▸ **What you have to do**: Produce a perfect copy of the listing, matching each line.

● ● ● ●

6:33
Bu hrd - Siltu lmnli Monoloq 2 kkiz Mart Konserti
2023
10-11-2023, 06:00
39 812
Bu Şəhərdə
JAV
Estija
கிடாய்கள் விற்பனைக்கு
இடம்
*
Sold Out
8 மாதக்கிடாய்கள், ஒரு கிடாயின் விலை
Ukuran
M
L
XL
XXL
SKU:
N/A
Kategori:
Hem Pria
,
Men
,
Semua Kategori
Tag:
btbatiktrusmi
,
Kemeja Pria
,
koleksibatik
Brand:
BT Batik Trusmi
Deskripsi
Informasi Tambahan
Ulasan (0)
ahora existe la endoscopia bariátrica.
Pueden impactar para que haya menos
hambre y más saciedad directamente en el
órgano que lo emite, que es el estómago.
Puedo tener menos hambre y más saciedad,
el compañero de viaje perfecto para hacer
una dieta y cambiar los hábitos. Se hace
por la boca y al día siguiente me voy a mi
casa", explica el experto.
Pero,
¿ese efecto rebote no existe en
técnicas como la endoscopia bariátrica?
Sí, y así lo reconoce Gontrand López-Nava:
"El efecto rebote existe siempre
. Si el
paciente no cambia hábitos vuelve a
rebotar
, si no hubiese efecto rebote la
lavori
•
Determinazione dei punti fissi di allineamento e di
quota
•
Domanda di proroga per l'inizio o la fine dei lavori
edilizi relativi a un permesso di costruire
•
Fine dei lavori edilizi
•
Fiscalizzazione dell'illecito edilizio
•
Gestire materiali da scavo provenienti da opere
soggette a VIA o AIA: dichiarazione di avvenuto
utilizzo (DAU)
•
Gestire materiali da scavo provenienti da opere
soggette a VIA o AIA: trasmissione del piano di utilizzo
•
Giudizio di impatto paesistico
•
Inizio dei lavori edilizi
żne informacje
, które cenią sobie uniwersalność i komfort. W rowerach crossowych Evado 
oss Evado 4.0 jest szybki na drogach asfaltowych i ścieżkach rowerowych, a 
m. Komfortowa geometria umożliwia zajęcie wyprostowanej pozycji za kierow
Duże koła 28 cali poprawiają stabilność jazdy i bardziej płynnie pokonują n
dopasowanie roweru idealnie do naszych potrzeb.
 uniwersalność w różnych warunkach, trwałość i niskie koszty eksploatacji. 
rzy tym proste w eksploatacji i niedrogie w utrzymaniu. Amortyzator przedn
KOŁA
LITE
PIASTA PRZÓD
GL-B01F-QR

● ● ● ●

▸ **Written solution**:
6:33
Bu hrd - Siltu lmnli Monoloq 2 kkiz Mart Konserti
2023
10-11-2023, 06:00
39 812
Bu Şəhərdə
JAV
Estija
கிடாய்கள் விற்பனைக்கு
இடம்
*
Sold Out
8 மாதக்கிடாய்கள், ஒரு கிடாயின் விலை
Ukuran
M
L
XL
XXL
SKU:
N/A
Kategori:
Hem Pria
,
Men
,
Semua Kategori
Tag:
btbatiktrusmi
,
Kemeja Pria
,
koleksibatik
Brand:
BT Batik Trusmi
Deskripsi
Informasi Tambahan
Ulasan (0)
ahora existe la endoscopia bariátrica.
Pueden impactar para que haya menos
hambre y más saciedad directamente en el
órgano que lo emite, que es el estómago.
Puedo tener menos hambre y más saciedad,
el compañero de viaje perfecto para hacer
una dieta y cambiar los hábitos. Se hace
por la boca y al día siguiente me voy a mi
casa", explica el experto.
Pero,
¿ese efecto rebote no existe en
técnicas como la endoscopia bariátrica?
Sí, y así lo reconoce Gontrand López-Nava:
"El efecto rebote existe siempre
. Si el
paciente no cambia hábitos vuelve a
rebotar
, si no hubiese efecto rebote la
lavori
•
Determinazione dei punti fissi di allineamento e di
quota
•
Domanda di proroga per l'inizio o la fine dei lavori
edilizi relativi a un permesso di costruire
•
Fine dei lavori edilizi
•
Fiscalizzazione dell'illecito edilizio
•
Gestire materiali da scavo provenienti da opere
soggette a VIA o AIA: dichiarazione di avvenuto
utilizzo (DAU)
•
Gestire materiali da scavo provenienti da opere
soggette a VIA o AIA: trasmissione del piano di utilizzo
•
Giudizio di impatto paesistico
•
Inizio dei lavori edilizi
żne informacje
, które cenią sobie uniwersalność i komfort. W rowerach crossowych Evado 
oss Evado 4.0 jest szybki na drogach asfaltowych i ścieżkach rowerowych, a 
m. Komfortowa geometria umożliwia zajęcie wyprostowanej pozycji za kierow
Duże koła 28 cali poprawiają stabilność jazdy i bardziej płynnie pokonują n
dopasowanie roweru idealnie do naszych potrzeb.
 uniwersalność w różnych warunkach, trwałość i niskie koszty eksploatacji. 
rzy tym proste w eksploatacji i niedrogie w utrzymaniu. Amortyzator przedn
KOŁA
LITE
PIASTA PRZÓD
GL-B01F-QR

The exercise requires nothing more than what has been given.